◆ Task: Copy each entry verbatim, excluding its images.

◆ Data shown:
_____

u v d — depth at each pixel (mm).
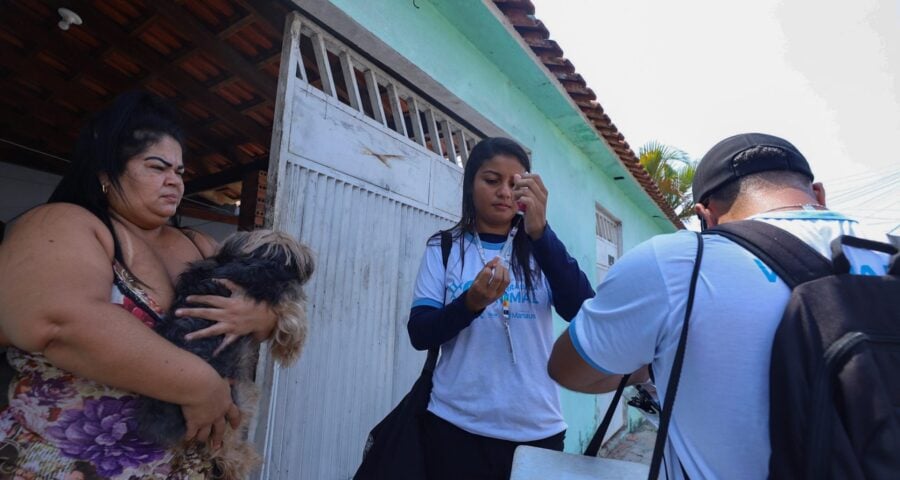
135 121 1100
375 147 2383
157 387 915
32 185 4918
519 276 1597
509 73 3475
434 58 2729
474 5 2744
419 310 1584
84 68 3289
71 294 852
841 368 645
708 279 808
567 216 4352
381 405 2326
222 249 1221
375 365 2311
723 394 758
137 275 1048
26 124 4098
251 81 3123
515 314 1562
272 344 1207
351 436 2152
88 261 907
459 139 3213
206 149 4516
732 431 746
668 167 12695
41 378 923
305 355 1958
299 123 1989
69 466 903
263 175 4625
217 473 1146
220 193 6004
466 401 1479
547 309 1630
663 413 818
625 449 5312
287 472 1851
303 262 1261
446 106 2982
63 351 855
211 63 3133
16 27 2832
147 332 925
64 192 1090
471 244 1692
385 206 2428
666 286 840
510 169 1646
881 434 603
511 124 3488
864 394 622
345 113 2227
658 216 8062
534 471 1134
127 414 969
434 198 2785
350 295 2186
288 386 1881
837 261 743
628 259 926
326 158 2104
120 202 1083
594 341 937
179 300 1079
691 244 864
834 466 612
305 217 1986
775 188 922
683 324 804
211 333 1040
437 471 1488
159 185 1111
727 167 976
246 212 4508
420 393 1558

_____

◆ Answer area:
u v d — depth at each pixel (mm).
135 121 1100
375 147 2383
157 387 915
32 185 4918
519 276 1597
509 73 3475
434 58 2729
474 5 2744
419 310 1584
84 68 3289
71 294 852
841 368 645
708 279 808
567 216 4352
381 405 2326
222 249 1221
375 365 2311
723 394 758
137 275 1048
26 124 4098
251 81 3123
515 314 1562
272 344 1207
351 436 2152
88 261 907
459 139 3213
206 149 4516
732 431 746
668 167 12695
41 378 923
305 355 1958
299 123 1989
69 466 903
263 175 4625
217 473 1146
220 193 6004
466 401 1479
547 309 1630
663 413 818
625 449 5312
287 472 1851
303 262 1261
446 106 2982
63 351 855
211 63 3133
16 27 2832
147 332 925
64 192 1090
471 244 1692
385 206 2428
666 286 840
510 169 1646
881 434 603
511 124 3488
864 394 622
345 113 2227
658 216 8062
534 471 1134
127 414 969
434 198 2785
350 295 2186
288 386 1881
837 261 743
628 259 926
326 158 2104
120 202 1083
594 341 937
179 300 1079
691 244 864
834 466 612
305 217 1986
775 188 922
683 324 804
211 333 1040
437 471 1488
159 185 1111
727 167 976
246 212 4508
420 393 1558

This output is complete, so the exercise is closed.